The Toddler appears to be enjoying having the house back to himself during the day and I have nearly forgiven him for shitting on my bed at the weekend, the fluffy toy sheep however that had the unfortunate experience of being in the wrong place at the wrong time may be less forgiving despite a rather successful jaunt in the washing machine. Am trying dreadfully hard to behave and not call him scatty, the sheep that is.
I am irrevocably saddened by fact I dislike tea yet as always have a cupboard full of It yet am rather partial to gin and have none. Woe is most definately me. Oh well, at least there's Zoloft.
Unfortunately I may have to share the happy pills with a kitten in a neighbouring flat that was attempting to jump from a second story window today whilst I flounced in sleep deprived induced delirium around my garden imploring it to not jump, that life is allegedly worthwhile and to think of all the fish he's yet to eat! Either I'm an exceedingly good Samaritan or else it thought it best to get away from the disturbing Purple haired woman, either way it buggered off back inside.

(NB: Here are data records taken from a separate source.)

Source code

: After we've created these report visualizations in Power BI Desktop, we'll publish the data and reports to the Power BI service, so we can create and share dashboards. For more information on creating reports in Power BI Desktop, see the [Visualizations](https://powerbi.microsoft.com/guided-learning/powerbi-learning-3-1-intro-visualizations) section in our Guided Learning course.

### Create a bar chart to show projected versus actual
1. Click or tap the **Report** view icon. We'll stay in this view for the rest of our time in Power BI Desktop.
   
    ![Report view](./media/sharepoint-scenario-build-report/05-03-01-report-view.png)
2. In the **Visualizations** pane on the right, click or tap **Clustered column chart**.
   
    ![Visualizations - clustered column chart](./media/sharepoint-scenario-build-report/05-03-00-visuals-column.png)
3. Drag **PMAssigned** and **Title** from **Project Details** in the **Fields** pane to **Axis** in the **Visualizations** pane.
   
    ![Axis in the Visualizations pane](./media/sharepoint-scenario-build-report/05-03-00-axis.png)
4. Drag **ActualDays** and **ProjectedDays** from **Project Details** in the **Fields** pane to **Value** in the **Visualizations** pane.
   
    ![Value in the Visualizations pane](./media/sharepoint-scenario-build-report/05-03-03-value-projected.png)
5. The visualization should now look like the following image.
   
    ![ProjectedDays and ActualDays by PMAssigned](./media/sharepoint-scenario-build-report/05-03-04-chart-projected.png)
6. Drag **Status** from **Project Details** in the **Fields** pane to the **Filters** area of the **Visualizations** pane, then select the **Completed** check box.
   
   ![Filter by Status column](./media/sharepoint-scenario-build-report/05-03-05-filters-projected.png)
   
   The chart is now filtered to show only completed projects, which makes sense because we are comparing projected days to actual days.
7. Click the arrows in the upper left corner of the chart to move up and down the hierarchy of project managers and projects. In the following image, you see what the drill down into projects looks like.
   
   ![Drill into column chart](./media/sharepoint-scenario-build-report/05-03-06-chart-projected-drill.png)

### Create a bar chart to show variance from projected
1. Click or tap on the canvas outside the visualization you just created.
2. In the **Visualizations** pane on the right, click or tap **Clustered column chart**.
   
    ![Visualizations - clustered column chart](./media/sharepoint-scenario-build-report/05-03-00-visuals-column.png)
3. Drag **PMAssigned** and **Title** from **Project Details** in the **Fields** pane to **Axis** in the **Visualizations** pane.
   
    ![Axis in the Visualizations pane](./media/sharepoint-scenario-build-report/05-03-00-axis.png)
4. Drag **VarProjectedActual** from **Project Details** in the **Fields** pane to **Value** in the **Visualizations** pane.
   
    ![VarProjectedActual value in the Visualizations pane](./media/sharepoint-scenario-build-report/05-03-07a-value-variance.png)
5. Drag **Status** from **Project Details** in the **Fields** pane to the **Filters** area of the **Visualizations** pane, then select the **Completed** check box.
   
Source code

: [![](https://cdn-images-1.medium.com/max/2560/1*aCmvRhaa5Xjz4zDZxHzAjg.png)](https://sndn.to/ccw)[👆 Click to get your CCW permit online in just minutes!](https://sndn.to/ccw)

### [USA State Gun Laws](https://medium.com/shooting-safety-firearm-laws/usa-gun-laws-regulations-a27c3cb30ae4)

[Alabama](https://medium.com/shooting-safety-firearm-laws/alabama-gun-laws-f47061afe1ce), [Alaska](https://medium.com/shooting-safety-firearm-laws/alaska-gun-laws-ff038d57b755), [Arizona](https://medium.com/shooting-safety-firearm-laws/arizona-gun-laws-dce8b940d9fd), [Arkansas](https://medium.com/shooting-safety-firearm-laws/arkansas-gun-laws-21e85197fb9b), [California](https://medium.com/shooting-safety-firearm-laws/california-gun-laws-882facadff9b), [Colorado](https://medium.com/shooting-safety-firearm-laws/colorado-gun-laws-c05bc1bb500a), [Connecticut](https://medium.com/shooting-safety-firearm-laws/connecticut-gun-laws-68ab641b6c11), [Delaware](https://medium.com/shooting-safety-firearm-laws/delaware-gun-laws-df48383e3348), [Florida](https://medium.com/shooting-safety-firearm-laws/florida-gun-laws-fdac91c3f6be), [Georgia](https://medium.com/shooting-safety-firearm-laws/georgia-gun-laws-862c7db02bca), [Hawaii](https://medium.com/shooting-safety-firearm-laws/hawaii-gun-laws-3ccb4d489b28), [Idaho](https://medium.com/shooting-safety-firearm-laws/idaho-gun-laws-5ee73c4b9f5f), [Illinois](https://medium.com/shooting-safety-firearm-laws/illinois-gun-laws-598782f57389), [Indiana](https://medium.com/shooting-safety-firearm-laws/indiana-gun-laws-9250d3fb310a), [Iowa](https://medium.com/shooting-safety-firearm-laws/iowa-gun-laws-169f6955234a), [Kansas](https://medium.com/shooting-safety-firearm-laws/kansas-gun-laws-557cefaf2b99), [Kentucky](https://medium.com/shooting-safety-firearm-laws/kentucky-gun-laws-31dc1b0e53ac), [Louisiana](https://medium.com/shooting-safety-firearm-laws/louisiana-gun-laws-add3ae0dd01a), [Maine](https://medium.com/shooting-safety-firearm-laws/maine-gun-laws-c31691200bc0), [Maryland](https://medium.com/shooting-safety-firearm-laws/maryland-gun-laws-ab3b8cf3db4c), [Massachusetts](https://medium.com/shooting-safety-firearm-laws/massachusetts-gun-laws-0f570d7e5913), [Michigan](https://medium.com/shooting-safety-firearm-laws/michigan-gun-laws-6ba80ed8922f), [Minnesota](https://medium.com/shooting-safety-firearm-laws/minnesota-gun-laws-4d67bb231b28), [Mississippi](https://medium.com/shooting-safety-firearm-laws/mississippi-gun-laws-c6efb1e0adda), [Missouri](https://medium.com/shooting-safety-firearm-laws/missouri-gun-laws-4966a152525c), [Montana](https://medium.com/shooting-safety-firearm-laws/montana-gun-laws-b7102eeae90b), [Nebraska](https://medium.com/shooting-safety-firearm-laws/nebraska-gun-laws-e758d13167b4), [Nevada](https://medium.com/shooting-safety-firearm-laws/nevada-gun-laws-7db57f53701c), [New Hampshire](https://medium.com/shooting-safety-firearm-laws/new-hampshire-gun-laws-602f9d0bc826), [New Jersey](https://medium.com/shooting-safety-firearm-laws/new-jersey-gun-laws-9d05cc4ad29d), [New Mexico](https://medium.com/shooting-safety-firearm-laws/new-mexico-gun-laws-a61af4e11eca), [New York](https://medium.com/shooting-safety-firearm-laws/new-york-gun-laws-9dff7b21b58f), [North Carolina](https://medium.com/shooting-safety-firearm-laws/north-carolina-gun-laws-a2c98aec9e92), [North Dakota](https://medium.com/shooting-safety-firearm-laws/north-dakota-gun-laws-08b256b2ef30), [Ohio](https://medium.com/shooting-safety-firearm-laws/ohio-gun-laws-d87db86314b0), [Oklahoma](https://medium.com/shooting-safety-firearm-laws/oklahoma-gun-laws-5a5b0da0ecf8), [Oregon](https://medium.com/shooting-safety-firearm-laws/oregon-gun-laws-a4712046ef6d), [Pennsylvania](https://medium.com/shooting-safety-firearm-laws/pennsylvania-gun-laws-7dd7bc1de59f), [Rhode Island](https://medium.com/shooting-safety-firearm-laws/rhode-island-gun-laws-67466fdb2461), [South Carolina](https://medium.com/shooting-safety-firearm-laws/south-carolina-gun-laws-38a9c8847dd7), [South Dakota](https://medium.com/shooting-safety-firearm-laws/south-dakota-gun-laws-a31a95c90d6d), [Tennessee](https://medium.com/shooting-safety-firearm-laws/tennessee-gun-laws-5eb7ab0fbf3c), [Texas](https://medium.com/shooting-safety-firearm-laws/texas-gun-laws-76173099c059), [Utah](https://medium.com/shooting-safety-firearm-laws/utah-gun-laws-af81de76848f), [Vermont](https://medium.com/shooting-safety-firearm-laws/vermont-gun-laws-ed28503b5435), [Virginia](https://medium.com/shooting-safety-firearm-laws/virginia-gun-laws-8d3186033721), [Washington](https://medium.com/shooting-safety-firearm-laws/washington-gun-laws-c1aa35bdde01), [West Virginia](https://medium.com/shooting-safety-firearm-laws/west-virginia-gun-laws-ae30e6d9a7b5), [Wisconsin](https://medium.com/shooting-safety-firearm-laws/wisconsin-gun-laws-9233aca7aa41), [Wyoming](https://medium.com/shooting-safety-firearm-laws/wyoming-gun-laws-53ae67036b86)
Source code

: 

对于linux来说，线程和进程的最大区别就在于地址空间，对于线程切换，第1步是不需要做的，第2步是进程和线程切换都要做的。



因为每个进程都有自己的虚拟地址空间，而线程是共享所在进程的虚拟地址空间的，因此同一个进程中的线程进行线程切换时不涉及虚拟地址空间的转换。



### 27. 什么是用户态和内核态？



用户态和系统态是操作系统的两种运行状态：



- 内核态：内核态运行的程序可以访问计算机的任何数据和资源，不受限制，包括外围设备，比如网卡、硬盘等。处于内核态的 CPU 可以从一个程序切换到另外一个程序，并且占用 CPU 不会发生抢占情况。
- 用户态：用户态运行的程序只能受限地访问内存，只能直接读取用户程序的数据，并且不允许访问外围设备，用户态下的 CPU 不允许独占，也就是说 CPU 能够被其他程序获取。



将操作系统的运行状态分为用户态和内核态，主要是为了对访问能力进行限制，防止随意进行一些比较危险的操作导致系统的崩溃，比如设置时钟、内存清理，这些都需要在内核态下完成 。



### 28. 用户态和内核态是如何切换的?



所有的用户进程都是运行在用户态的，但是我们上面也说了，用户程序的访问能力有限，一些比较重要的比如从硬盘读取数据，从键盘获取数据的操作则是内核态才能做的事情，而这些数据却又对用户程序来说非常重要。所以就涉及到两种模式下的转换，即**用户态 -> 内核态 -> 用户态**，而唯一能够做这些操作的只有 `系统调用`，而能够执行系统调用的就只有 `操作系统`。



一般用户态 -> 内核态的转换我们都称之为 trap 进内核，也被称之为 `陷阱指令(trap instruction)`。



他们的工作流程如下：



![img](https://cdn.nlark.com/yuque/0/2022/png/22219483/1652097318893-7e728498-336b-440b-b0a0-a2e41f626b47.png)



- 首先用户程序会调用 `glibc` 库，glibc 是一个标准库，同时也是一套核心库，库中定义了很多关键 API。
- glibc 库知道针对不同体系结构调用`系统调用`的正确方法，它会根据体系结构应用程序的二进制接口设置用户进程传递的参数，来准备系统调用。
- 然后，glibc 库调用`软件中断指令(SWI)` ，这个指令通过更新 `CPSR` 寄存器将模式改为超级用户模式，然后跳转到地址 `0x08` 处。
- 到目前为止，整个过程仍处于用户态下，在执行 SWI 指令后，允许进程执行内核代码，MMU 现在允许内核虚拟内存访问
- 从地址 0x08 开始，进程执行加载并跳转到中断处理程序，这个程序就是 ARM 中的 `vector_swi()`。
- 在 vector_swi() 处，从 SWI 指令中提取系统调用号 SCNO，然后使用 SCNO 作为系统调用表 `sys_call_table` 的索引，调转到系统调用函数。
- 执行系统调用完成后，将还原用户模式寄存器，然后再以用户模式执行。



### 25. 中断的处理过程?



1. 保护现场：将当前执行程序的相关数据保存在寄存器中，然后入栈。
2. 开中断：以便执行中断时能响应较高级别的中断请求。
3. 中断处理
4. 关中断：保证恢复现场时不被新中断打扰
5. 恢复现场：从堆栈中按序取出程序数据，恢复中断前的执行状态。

Tomorrow Thing Two turns six, Yes six!
The Husband and I are having a bake off, each making her a cake to which she will be the judge. I am a bit nervous that The Husband may burn the house down so am going to go check/laugh at his nocturnal baking attempt...
The spoil sport is refusing to grant me access into the kitchen. If his cake is better then mine I shall never let him have my virginity.